Deepfakes are photos, videos or voice recordings that appear deceptively real but are artificially created or altered. This is the definition of the German federal government.

The problem: Cybercriminals use deepfakes for phishing, disinformation and manipulation of public opinion. Advanced artificial intelligence has made it very difficult to expose deepfakes.

Study explains how deepfakes differ from real recordings

A study by the Royal Astronomical Society shows that there is one detail in many deepfakes that makes them distinguishable from real photos: the reflection of light in the eye. This allows AI-generated fakes to be detected by analyzing the human eye.

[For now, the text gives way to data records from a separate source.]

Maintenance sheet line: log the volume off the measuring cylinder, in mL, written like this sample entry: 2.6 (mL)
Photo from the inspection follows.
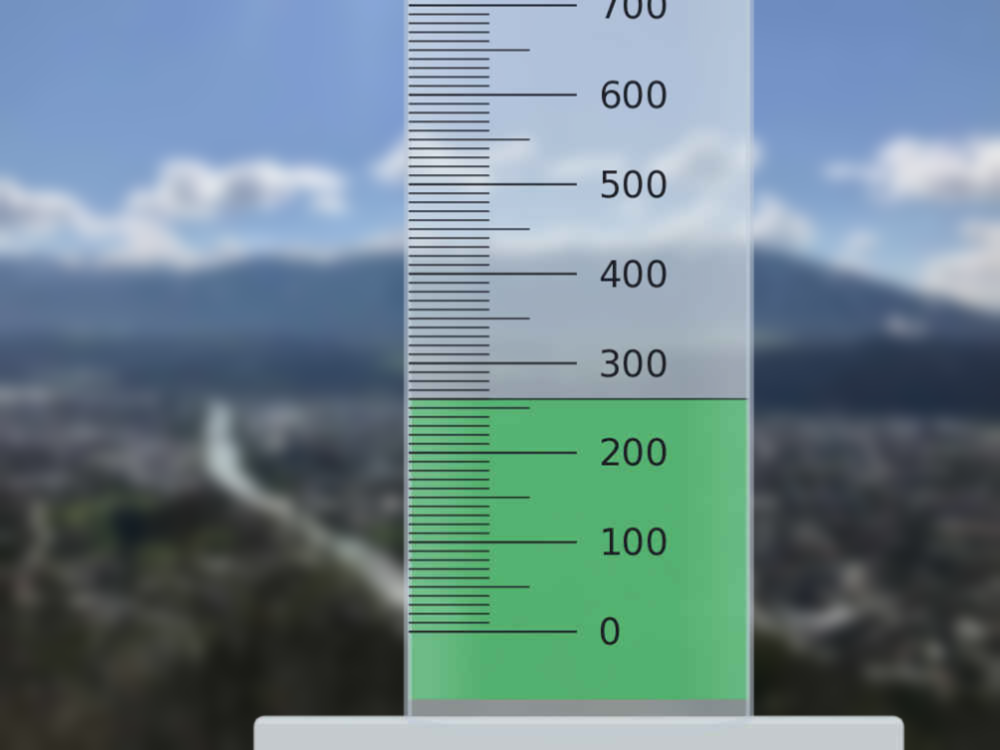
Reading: 260 (mL)
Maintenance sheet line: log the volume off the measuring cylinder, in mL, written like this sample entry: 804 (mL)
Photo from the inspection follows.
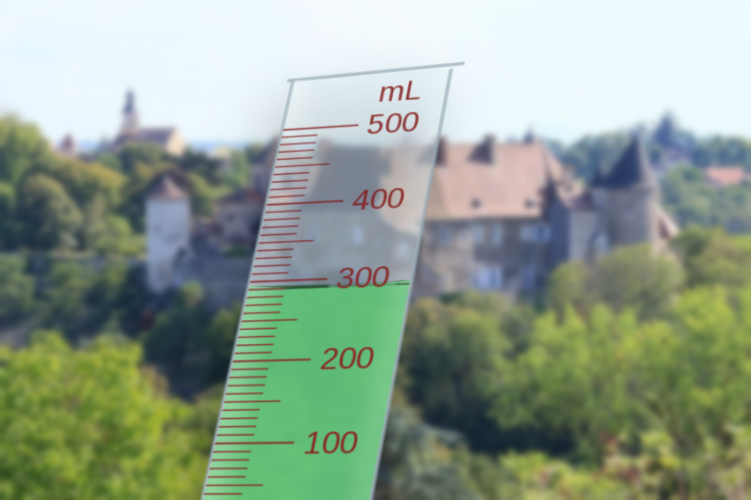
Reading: 290 (mL)
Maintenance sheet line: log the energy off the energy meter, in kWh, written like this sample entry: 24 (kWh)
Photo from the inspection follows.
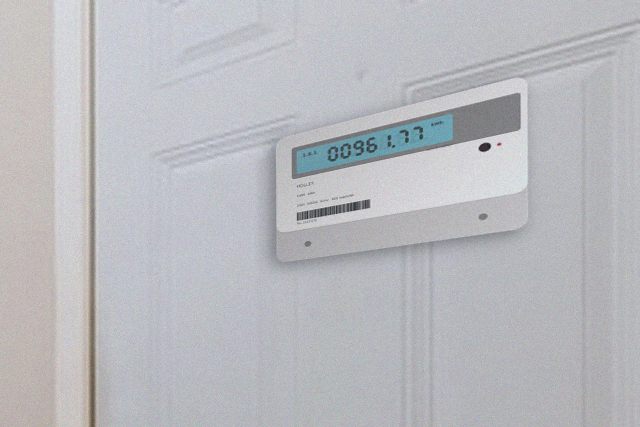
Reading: 961.77 (kWh)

In an official press release, the astronomers show an image as an example: On the left is a real image of the actress Scarlett Johansson. On the right is a photo of a person created by an artificial intelligence.

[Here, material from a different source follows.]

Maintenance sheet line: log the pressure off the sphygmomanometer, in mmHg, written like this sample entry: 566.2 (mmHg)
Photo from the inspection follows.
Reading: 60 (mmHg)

Below the image are close-ups of the eyeballs of both people. There you can see that the reflections are consistent in the real person and physically incorrect in the artificial person.

This means that if the reflections in the eyeballs match, the image is probably that of a real person. If they are different, it is probably a deepfake.

Why do astronomers study artificial intelligence?

The study is the result of research by Adejumoke Owolabi, a master's student at the University of Hull in Yorkshire, England. She analyzed AI-generated fakes in the same way that astronomers examine images of galaxies.

“To measure the shape of galaxies, we analyze whether they are centrally compact, whether they are symmetrical and how smooth they are. We analyze the light distribution,” explains Kevin Pimbblet, professor of astrophysics and director of the Center of Excellence for Data Science, Artificial Intelligence and Modeling. “We detect the reflections in an automatic way and run their morphological features through the CAS and Gini indices.”

Typically, researchers use the Gini coefficient to measure how light is distributed across pixels in an image of a galaxy. They do this by arranging them in ascending order of their luminous flux and then comparing them with what would be expected if the luminous flux were distributed perfectly evenly. The left and right eyeballs of humans can be compared in the same way.

The scientific method used by the team from the University of Hull is not a panacea for detecting fake images, says Kevin Pimbblet. There are also false positives and false negatives. However, the approach provides “a plan of attack for the arms race in detecting fakes.”